The Rule reads as follows:
"Where a question arises as to whether
(a) an arbitration agreement has been concluded; or
(b) the dispute which is the subject-matter of the proceedings falls within the terms of such an agreement
the court may decide that question or give directions to enable it to be decided and may order the proceedings to be stayed pending its decision."
"We conclude that the meaning of Art 11 section 3 which is most consistent with the overall purposes of the Convention is that an agreement to arbitrate is 'null and void' only (a) where it is subject to an internationally recognised defence such as duress, mistake, fraud or waiver or (b) when it contravenes fundamental policies of the forum State. The 'null and void' language must be read narrowly for the signatory nations have jointly declared a general policy of enforceability of agreements to arbitrate." (Pages 3-4).

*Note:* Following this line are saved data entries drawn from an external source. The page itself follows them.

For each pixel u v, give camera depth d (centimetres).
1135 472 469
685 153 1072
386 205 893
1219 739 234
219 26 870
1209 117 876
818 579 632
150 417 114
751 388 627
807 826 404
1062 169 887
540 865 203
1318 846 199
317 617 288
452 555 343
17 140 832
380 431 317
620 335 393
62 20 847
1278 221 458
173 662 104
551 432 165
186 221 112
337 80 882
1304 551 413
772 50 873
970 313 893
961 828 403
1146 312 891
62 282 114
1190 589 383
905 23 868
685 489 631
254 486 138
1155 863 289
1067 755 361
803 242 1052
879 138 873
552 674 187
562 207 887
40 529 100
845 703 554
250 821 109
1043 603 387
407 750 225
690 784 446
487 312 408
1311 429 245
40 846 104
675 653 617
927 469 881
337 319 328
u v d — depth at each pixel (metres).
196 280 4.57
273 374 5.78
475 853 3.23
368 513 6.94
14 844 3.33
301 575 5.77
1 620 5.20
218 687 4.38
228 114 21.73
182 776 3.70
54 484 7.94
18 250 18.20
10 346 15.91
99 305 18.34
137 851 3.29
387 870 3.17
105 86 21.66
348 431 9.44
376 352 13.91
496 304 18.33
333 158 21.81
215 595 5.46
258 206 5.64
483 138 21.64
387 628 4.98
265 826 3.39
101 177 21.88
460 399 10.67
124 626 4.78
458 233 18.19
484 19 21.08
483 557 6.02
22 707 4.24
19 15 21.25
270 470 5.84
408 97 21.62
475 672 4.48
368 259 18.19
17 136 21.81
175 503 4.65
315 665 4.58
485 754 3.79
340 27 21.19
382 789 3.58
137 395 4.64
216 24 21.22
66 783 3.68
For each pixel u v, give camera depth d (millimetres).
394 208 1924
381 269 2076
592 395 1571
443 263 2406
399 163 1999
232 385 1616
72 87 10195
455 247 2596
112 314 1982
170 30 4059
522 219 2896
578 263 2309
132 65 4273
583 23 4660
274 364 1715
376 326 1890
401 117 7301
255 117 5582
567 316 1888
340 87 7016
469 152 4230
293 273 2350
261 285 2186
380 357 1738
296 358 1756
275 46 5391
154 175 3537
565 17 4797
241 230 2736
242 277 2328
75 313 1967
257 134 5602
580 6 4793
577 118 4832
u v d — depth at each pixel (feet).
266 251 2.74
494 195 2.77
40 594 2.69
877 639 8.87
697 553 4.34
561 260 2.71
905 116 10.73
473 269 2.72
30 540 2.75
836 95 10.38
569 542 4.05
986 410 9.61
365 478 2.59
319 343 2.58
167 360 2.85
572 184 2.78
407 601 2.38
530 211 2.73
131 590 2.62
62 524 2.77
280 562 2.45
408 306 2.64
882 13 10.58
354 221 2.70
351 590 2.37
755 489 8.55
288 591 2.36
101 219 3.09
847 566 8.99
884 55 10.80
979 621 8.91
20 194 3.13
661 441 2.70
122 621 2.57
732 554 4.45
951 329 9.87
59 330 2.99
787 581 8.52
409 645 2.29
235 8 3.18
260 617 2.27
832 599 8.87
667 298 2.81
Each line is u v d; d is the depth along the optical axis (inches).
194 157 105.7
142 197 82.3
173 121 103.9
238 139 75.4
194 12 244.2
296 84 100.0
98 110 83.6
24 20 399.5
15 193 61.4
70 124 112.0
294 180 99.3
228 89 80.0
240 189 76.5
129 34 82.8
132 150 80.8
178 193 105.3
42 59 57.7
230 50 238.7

Likewise in this context for an arbitration agreement to be "inoperative" it must have been concluded but for some legal reason have ceased to have legal effect; e.g. by reason of acceptance of a repudiation as in Downing v. Al Tameer Establishment [2002] EWCA Civ 721 ("Downing") at paragraphs 26-35.
"The judge [below] dismissed the application, holding that no arbitration agreement had been concluded between the parties and that the agreement relied on by CNA was thus 'null and void' within the meaning, and for the purposes, of s.9(4) of the 1996 Act."
The judgment of the first instance judge is not available. But it is clear that there was no issue and no argument in Sun Life whether, in a case where no arbitration had been concluded, the situation was outside Section 9(1) or "null and void" within Section 9(4). The dictum can carry no weight and certainly no sufficient weight to undermine the conclusion which I have reached.
"The burden of proving that any of the grounds in s.9(4) has been made out lies upon the claimant and, if the defendant can raise an arguable case in favour of validity, a stay should be granted: Hume v AA Mutual International Insurance Co Ltd [1996] LRLR 19."
The fact that under Section 9(4) a party invoking an arbitration clause may need only to raise an arguable case of the validity of an arbitration agreement to entitle himself to a stay in no way militates against the existence of the requirement under Section 9(1) of establishing the conclusion (and not merely the arguable conclusion) of an arbitration agreement. It is unnecessary to examine the question raised by Mr Waksman whether the statement of law by Potter LJ is established by the authority which he cited.